The effects celebrity endorsements have on political elections are huge, and here are three reasons why:

  1. It makes people do a double-take. This is simple, if you had originally tossed aside a particular candidate but your favorite celebrity is endorsing them, you will take a second look at that candidate. Maybe you were on the Hilary Clinton bandwagon, but found out that your all-time favorite celebrity Oprah is supporting Obama, now it’s a whole new ballgame because you love Oprah! You’ve bought (and read) all the books featured in her Book Club, you wait every year in anticipation of Oprah’s Favorite Things and love donating to Oprah’s Angel Network. You listen to everything she says, so why wouldn’t politics be different? It’s not, and you start to pay closer attention to Obama and his policies.

  2. On the flip side, maybe you hate Oprah. Maybe it’s her over-enthusiastic screaming that makes you cringe in your seat. I personally questioned her judgement during the Tom Cruise couch-jumping incident, but that has since been resolved. If you have something against the big O, it might cause you to have negative feelings towards Obama. It’s a great way to learn more about a candidate. You’ll pay more attention to the issues and viewpoints of a candidate if Oprah talks about it. She’ll explain Obama’s stance on important issues in order to show her fans why he deserves to be the next president. Granted, maybe through listening to Oprah you figure out you don’t like his stance on same-sex marriage, but that’s something that you’ve learned from Oprah. When a celebrity speaks, we watch, listen and learn.
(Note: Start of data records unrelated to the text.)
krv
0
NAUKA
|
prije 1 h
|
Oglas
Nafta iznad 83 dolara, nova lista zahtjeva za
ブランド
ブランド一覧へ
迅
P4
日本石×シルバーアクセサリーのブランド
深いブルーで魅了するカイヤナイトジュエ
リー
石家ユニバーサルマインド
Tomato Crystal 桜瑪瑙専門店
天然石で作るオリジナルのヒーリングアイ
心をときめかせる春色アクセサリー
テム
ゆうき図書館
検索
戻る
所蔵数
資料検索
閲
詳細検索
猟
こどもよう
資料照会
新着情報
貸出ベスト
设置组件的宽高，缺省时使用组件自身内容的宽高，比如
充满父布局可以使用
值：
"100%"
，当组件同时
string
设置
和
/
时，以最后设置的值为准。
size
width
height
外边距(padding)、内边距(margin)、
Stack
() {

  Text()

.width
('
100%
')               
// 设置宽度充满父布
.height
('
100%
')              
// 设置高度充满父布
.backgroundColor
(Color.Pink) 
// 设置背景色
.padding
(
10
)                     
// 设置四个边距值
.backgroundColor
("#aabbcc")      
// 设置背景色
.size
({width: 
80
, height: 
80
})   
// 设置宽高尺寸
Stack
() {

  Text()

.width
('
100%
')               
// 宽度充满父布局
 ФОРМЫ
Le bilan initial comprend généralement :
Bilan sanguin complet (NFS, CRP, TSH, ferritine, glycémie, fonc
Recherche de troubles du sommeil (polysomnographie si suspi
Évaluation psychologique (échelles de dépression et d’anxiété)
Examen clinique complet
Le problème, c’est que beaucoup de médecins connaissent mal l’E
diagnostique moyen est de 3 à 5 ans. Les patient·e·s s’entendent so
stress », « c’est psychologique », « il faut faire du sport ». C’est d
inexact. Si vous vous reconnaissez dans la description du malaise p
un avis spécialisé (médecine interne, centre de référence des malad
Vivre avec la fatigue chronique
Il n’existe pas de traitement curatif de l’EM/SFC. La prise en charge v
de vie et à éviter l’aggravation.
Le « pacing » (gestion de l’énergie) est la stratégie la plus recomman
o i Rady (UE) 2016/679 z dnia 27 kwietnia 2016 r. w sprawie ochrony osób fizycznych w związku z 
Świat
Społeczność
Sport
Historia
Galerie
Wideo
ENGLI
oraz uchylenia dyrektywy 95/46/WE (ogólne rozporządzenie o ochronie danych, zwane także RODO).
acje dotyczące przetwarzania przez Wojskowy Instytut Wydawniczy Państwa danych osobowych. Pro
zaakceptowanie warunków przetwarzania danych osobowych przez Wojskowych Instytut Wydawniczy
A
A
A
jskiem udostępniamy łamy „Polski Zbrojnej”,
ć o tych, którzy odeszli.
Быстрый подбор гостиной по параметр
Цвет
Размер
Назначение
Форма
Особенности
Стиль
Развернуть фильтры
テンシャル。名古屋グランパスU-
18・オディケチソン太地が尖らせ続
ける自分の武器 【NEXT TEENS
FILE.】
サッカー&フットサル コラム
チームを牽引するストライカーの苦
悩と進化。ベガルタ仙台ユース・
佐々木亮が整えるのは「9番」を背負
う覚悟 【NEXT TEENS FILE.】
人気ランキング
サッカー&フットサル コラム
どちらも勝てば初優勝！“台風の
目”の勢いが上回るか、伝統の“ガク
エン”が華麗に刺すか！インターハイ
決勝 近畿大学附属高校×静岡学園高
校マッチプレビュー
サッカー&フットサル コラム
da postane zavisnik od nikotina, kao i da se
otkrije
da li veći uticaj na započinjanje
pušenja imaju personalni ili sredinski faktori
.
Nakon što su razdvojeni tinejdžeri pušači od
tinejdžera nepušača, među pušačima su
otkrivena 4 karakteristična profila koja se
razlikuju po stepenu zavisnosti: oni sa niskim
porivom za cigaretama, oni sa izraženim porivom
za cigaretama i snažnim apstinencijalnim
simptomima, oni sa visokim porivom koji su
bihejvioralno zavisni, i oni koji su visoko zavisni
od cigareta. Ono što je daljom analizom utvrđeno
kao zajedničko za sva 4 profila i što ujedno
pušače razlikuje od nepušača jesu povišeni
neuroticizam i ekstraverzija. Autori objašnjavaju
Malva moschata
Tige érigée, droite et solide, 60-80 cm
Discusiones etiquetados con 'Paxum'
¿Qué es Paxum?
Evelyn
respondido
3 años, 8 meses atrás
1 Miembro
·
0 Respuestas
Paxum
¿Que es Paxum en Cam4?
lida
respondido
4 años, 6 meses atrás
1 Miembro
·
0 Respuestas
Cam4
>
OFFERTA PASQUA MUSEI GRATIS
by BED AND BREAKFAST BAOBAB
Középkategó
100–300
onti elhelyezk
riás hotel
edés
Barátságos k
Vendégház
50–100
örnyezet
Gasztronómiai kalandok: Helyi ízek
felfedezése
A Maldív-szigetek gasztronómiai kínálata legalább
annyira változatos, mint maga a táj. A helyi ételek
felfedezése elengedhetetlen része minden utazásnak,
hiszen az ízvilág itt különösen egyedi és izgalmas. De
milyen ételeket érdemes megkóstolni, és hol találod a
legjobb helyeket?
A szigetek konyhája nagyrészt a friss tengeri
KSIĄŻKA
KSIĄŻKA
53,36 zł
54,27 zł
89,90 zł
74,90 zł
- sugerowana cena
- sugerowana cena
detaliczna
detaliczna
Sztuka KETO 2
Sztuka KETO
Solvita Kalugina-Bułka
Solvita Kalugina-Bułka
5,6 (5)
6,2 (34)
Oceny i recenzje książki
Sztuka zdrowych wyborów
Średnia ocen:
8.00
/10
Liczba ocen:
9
  3. It gets voters interested. I am one of these voters. I will admit to reading Perez Hilton more frequently than the Los Angeles Times (though I eventually get to it) and am much more concerned with the dating status of Reggie Bush than issues regarding Proposition 22. However, if Oprah or in my case Beyonce, told me to stop being ignorant and actively participate in the issues concerning California, well by-golly I would! 

People might wonder, “The celebrities that support Brown don’t have nearly as much influence and merit as Oprah does.”

I disagree. An endorsement from the DreamWorks trifecta is vigorously sought after by politicians because of the interest they can bring from the entertainment industry.

Variety magazine noted that when the trio hosted a fundraiser for Obama in 2007, it was a turning point for him and his relationship with Hollywood heavyweights.

If you don’t believe in this groupthink ideology, go ahead and prove me wrong.

You might take a second glance at a candidate because of a particular celebrity endorsement but keep your original position.

I will admit, celebrities could have no political sway whatsoever and although their opinions shouldn’t affect us, I firmly believe it does.

Whether you agree with me or not, get out there and vote Nov. 2.

All I have to say is so long Whitman, it’s time to get some friends in higher places.